Each can cover more than one "minor" device and can control more
than one S-link device. The transfer of data is uni-directional.
This means that the source driver supports writing data and returns
error on an attempt to read data, whereas the destination driver
can read, but can not write.
The drivers are kept as simple as possible. Both establish an AMCC
driver for a device for which the AMCC chip is memory-mapped in a
single memory region. The part of the required functionality not
implemented in drivers is left to a supporting library and to the
user's programs on both sides of the S-link connection. In the
future, a higher level driver could be provided, when experience
with the current implementation makes this desirable.
General features:
-
Both drivers use exclusive access of each of the installed "minors".

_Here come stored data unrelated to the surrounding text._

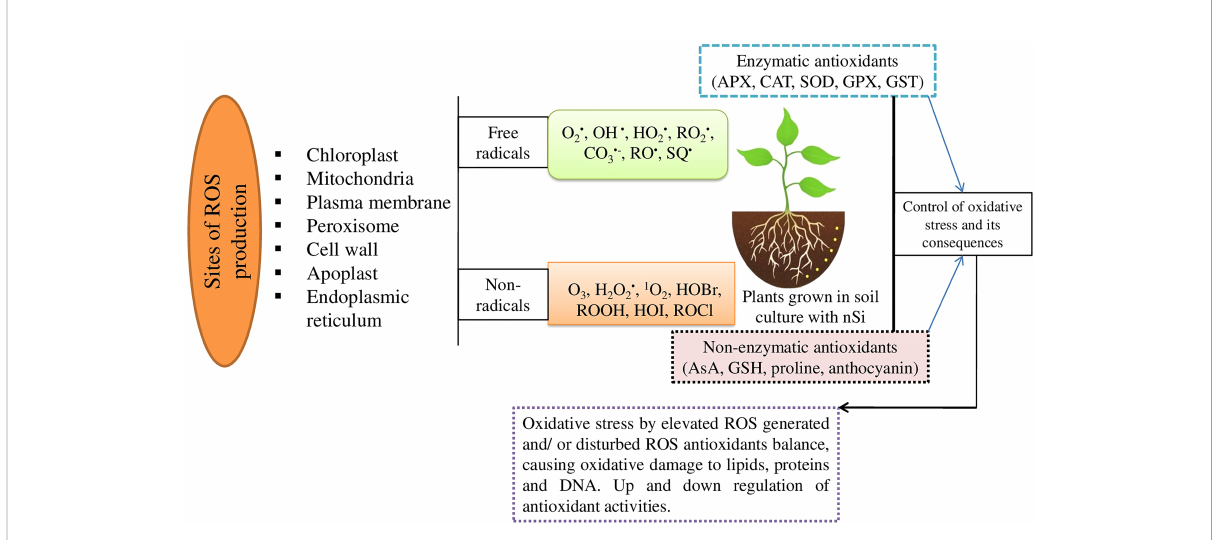
FIGURE 1 Schematic presentation indicating the possible causes for overproduction of ROS that could damage the normal functions of the cells. O · 2 , Superoxide; OH · , hydroxyl; HO · 2 , hydroperoxyl; RO · 2 , peroxyle; CO · − 3 , carbonate; RO · , alkoxyl; SQ · , semiquinone; O 3 , ozone; H 2 O 2 , hydrogen peroxide; 1 O 2 , singlet oxygen; HOBr, hypobromous acid; ROOH, hydroperoxides; HOI, hypoiodous acid; and HOCl, hypochlorous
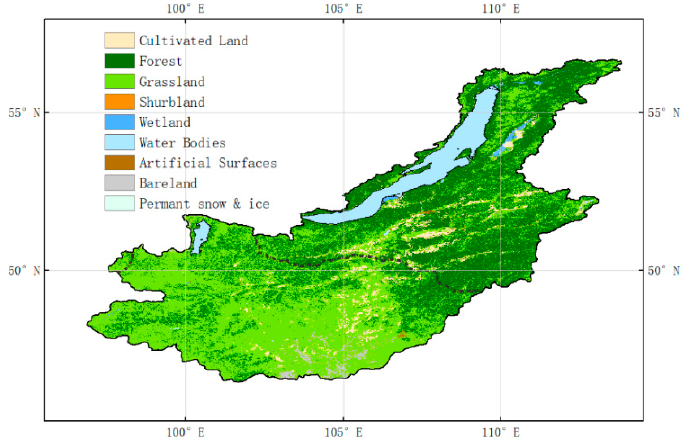
Figure 5. Spatial distribution of the different vegetation types in the Selenga-Baikal Basin based on GlobeLand30 in 2010.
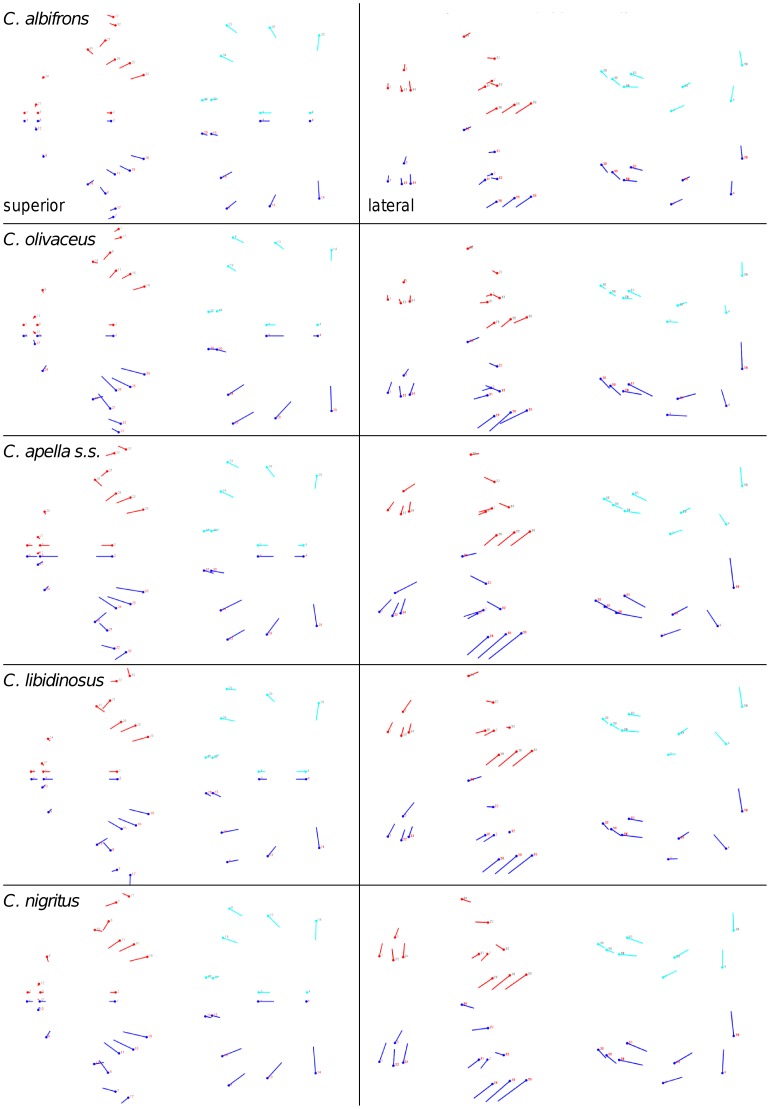
Shape change contained in the allometric face-cranial base PLS1 and the allometric PC1.Legend: oral-zygomatic PLS1 blocks colored in red and turquoise; PC1: landmark configuration colored in dark blue.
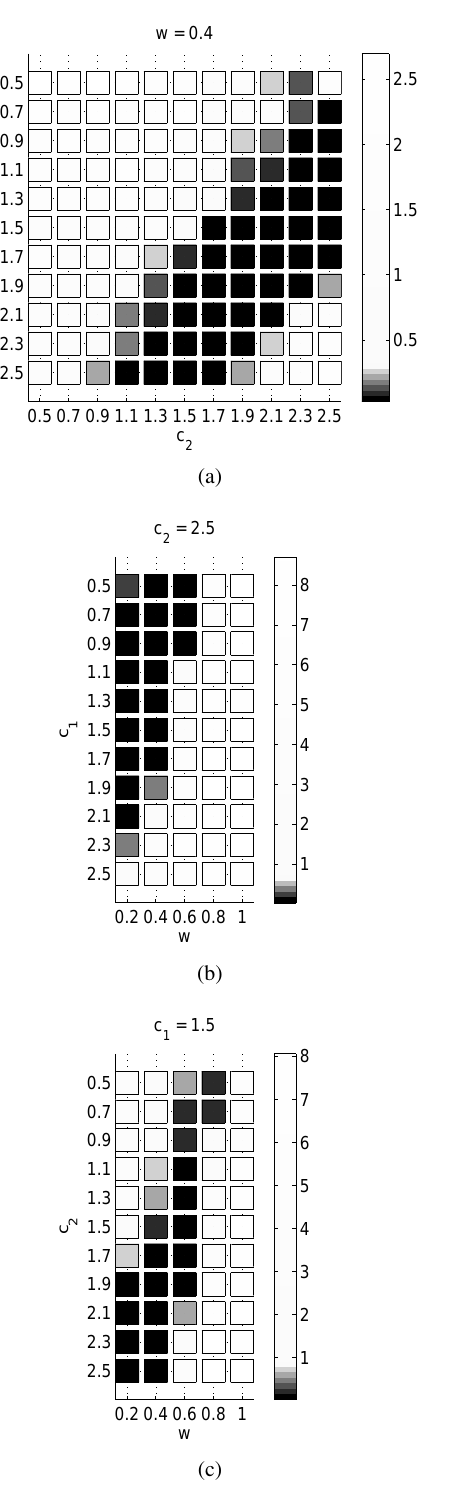
Fig. 2: Dependence of the objective function value on the Fig. 2. Dependence of the objective function value on the number of different parameters of PSO complexes p and the number of inner loop iterations nI of SCE-UA.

This feature could be replaced by semaphoring, but we do not
think that that will be really useful for S-link.
-
Both drivers are implemented as DIRECT_IO_ACCESS devices. I.e
they keep the user's read/write buffer to be used for transfers
locked in the memory without copying the data. This feature is
NT specific and can not be easily used on another system.
-
Both drivers use DMA packaged AMCC master mode driven by the i/o
done ( count = 0) interrupt from AMCC. I.e. they pick physically
contiguous chunks of the locked user buffer and perform an AMCC
DMA (FIFO) operation on it. On i/o done they look if the next
DMA operation is needed. If that is so, the next DMA is initiated
and i/o done awaited, otherwise i/o is completed.
-
On both drivers every AMCC works in PCI-master mode. It means
that the implementation of receiver buffers, checking the
validity of the data etc. does not belong to the scope of
the driver, being left to the user software or later-on to the
higher level S-link drivers on both sides.
-
Ioctls are supported to access AMCC registers. S-link specific
routines can be implemented on the basis of OMB1-IMB3 accesses.
-
The user program can be notified by an "Event" on changes
in the S-link control lines caused by the counterpart's access.
This notification is voluntary. It is left to the user to read
via ioctl the IMB4 register and decode the S-link lines setting
from it.
-
The user can also use IMB4 to synchronize source application with
the application on destination. After writing to the destination
the source application can use ioctl writing OMB1 ( setting s->d
lines) to force an IMB4 interrupt on the destination. The IMB4
interrupt on the destination causes the pending i/o to be
completed, whereas on the source it does the same only when the
connection is reported to be down.
-
Both drivers are equipped with an i/o cancel routine which
will unblock the driver after exit of the utility with the
unfinished i/o .
-
No timeouts or retries are provided, this task is left to
the higher level driver or to the user's protocol.
-
The drivers are equipped with extensive check-mode diagnostics.
Free mode ( installation standard ) will keep only fatal errors
and a few serious warnings which could impair the performance.